Auszug aus einer Datendatei
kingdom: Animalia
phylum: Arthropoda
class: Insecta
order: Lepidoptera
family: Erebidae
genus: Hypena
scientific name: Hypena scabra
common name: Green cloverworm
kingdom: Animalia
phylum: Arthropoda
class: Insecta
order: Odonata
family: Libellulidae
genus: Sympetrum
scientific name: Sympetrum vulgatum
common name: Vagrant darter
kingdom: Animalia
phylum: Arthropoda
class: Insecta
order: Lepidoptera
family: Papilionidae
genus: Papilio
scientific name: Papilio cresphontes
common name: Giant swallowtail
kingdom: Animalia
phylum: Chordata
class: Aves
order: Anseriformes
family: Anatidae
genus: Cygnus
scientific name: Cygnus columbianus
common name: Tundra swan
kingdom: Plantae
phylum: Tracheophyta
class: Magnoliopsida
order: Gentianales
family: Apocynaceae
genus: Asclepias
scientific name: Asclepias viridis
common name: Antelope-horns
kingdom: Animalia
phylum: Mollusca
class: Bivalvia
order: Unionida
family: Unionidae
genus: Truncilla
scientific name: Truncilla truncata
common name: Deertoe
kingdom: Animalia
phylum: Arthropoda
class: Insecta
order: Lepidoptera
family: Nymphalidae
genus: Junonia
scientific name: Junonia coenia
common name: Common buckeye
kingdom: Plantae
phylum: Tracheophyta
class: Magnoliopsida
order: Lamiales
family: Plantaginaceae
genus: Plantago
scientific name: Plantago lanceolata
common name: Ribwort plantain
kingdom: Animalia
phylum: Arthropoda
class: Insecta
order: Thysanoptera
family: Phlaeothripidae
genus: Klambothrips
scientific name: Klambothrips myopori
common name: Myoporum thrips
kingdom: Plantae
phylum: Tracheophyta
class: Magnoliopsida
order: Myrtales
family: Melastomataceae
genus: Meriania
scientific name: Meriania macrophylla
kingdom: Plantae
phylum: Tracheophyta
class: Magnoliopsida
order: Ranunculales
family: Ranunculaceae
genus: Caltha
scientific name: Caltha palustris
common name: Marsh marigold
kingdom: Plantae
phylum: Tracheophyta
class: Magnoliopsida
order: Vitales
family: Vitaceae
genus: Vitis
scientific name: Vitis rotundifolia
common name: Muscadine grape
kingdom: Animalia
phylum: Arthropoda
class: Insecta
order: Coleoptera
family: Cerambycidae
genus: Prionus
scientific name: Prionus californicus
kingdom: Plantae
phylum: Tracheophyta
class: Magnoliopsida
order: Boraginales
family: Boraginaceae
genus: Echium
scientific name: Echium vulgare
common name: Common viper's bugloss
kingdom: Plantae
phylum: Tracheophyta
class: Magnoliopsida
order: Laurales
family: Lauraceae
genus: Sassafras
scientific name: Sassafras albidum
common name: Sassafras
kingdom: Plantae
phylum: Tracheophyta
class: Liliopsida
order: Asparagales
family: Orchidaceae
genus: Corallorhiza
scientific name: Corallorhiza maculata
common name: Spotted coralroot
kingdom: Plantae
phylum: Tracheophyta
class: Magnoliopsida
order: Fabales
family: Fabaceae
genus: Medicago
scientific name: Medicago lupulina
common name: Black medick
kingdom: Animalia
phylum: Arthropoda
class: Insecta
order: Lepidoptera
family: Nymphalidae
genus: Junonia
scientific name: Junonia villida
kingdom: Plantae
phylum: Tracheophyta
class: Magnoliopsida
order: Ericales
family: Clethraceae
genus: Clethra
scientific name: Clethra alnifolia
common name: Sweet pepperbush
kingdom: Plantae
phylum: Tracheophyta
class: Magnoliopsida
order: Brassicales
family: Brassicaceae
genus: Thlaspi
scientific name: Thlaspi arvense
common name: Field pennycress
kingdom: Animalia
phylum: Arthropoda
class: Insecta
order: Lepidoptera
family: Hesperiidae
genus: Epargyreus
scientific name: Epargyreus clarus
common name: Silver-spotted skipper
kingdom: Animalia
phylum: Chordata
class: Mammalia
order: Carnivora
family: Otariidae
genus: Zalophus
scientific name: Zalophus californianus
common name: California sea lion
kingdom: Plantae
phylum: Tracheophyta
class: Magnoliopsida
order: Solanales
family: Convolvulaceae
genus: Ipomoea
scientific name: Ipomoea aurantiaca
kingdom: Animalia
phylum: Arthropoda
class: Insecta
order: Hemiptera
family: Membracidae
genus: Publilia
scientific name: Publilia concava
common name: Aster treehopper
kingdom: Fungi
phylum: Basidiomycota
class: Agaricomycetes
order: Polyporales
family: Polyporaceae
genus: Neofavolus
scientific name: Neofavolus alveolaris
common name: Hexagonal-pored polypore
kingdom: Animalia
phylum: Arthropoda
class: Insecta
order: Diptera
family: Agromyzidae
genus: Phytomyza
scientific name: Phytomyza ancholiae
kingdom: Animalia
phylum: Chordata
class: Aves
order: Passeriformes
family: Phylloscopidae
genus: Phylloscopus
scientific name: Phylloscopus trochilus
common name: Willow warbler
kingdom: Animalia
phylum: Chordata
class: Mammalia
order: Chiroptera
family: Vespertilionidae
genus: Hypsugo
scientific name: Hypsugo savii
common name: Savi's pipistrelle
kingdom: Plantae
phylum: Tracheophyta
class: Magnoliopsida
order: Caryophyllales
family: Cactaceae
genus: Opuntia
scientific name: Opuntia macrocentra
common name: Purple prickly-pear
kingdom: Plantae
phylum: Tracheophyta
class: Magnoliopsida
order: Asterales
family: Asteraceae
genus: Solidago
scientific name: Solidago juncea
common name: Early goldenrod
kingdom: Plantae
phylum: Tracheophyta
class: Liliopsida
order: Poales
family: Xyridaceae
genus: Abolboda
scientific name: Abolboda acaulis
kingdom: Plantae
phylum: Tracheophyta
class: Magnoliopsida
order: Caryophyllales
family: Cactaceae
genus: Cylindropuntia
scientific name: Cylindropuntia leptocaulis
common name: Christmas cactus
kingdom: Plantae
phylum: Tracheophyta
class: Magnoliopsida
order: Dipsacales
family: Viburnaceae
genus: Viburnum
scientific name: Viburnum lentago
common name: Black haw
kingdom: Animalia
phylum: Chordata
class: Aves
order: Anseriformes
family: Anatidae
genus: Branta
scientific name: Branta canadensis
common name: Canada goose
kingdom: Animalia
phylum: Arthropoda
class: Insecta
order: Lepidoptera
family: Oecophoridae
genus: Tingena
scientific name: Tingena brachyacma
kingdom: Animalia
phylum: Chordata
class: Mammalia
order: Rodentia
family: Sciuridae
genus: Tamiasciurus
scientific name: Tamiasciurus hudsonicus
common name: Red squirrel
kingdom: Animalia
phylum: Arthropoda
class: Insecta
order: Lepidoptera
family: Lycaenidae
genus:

Zielsetzung
Aktualisiere die folgenden Zeilen, indem du "family" durch "Familie" ersetzt, und lass alles andere unverändert. Beginne am Anfang der Einträge, hör nach der Zeile mit "genus: Sympetrum" auf und gib nur diese Zeilen aus.

Lösung
kingdom: Animalia
phylum: Arthropoda
class: Insecta
order: Lepidoptera
Familie: Erebidae
genus: Hypena
scientific name: Hypena scabra
common name: Green cloverworm
kingdom: Animalia
phylum: Arthropoda
class: Insecta
order: Odonata
Familie: Libellulidae
genus: Sympetrum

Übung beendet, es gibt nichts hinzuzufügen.